Ariew traced the notion of an idea back to the notion of an exemplar, along the lines of formal causation. As a generative principle, formal causation suggests development through an intelligible pattern. For example, we might explain inheritable traits through the genetic in-form-ation contained within DNA. When something is created or realized, we identify a structure, model, schematic, blueprint, architecture, plan, or design, though how literally we take such talk depends upon our basic metaphysical assumptions.

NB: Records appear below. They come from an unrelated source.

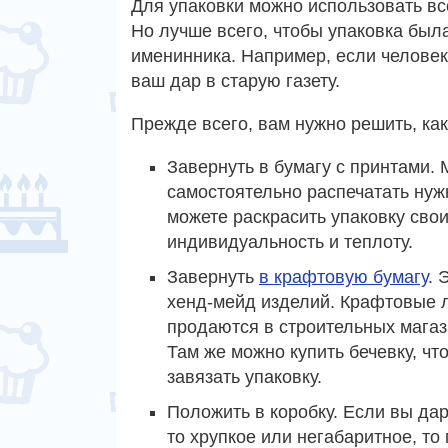
Для упаковки можно использовать вс
Но лучше всего, чтобы упаковка был
именинника. Например, если человек
ваш дар в старую газету.
Прежде всего, вам нужно решить, как
Завернуть в бумагу с принтами.
самостоятельно распечатать нуж
можете раскрасить упаковку свои
индивидуальность и теплоту.
Завернуть
в крафтовую бумагу
. 
хенд-мейд изделий.
Крафтовые 
продаются в строительных магаз
Там же можно купить бечевку, чт
завязать упаковку.
Положить в коробку. Если вы дар
то хрупкое или негабаритное, то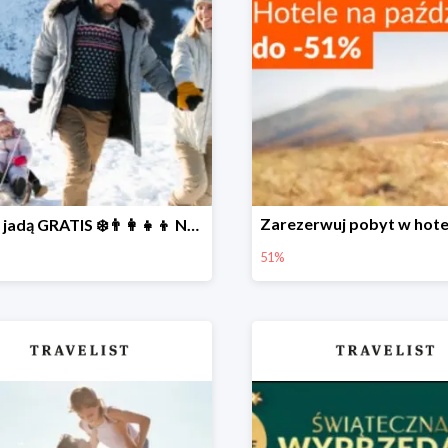
Dzieci jadą GRATIS ❄️👨‍👩‍👧‍👦 NOWE okazje
51%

Ideas had been formerly conceptualized as pure cogitations in the mind of God; things must conform to the mind of their maker. Descartes took the built-in character of ideas and moved them to the human case, where they played a new role in making pure thought in principle independent from sensation and imagination. The end result was a liberation from a strict form/matter ontology.
An idea, for Descartes and his immediate predecessors, existed simultaneously as content and as mental act. While we must think through inert ideas, Cartesian thoughts, as passions, belong to the understanding; discrete affirmations and negations, as acts, belong to the will. This is why the cogito received little attention in the seventeenth century. Critiques of the cogito traditionally attempted to show that the cogito is an argument which either begs the question, or contains an unspecified major premise, both criticisms suggesting we cannot go from truth to truth without a first truth, or prior truth. If we understand Descartes as having a metaphysical, as opposed to an epistemological, starting position, then the criticism is invalid, since Descartes would not be building an argument, but would be reflectively showing what is entailed from a single act of thought. Descartes’s skeptical method aimed to demonstrate what is systematically first in order of existence, with being more general than thought.